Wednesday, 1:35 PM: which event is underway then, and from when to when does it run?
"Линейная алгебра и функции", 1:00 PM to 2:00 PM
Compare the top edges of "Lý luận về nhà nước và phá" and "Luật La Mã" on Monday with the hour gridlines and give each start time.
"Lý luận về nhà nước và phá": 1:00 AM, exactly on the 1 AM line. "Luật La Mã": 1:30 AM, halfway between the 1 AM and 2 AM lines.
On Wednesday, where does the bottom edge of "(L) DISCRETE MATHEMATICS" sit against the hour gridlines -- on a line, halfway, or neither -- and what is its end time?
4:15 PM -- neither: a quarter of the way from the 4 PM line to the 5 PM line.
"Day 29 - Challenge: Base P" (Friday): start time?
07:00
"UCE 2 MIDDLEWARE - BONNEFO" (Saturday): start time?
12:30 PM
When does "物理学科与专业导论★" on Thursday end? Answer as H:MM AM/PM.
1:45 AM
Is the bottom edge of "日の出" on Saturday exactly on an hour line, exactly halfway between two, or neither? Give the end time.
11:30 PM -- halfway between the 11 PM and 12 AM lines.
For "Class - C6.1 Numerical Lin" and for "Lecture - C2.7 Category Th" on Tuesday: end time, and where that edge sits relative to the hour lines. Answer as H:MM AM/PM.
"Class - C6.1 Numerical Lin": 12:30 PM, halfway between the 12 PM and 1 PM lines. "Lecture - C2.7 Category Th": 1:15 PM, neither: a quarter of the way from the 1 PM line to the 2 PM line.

•••

◆ The problem
Reproduce all of the entries above word for word, keeping every character, time, and punctuation mark unchanged.

◆ Solved exercise
Wednesday, 1:35 PM: which event is underway then, and from when to when does it run?
"Линейная алгебра и функции", 1:00 PM to 2:00 PM
Compare the top edges of "Lý luận về nhà nước và phá" and "Luật La Mã" on Monday with the hour gridlines and give each start time.
"Lý luận về nhà nước và phá": 1:00 AM, exactly on the 1 AM line. "Luật La Mã": 1:30 AM, halfway between the 1 AM and 2 AM lines.
On Wednesday, where does the bottom edge of "(L) DISCRETE MATHEMATICS" sit against the hour gridlines -- on a line, halfway, or neither -- and what is its end time?
4:15 PM -- neither: a quarter of the way from the 4 PM line to the 5 PM line.
"Day 29 - Challenge: Base P" (Friday): start time?
07:00
"UCE 2 MIDDLEWARE - BONNEFO" (Saturday): start time?
12:30 PM
When does "物理学科与专业导论★" on Thursday end? Answer as H:MM AM/PM.
1:45 AM
Is the bottom edge of "日の出" on Saturday exactly on an hour line, exactly halfway between two, or neither? Give the end time.
11:30 PM -- halfway between the 11 PM and 12 AM lines.
For "Class - C6.1 Numerical Lin" and for "Lecture - C2.7 Category Th" on Tuesday: end time, and where that edge sits relative to the hour lines. Answer as H:MM AM/PM.
"Class - C6.1 Numerical Lin": 12:30 PM, halfway between the 12 PM and 1 PM lines. "Lecture - C2.7 Category Th": 1:15 PM, neither: a quarter of the way from the 1 PM line to the 2 PM line.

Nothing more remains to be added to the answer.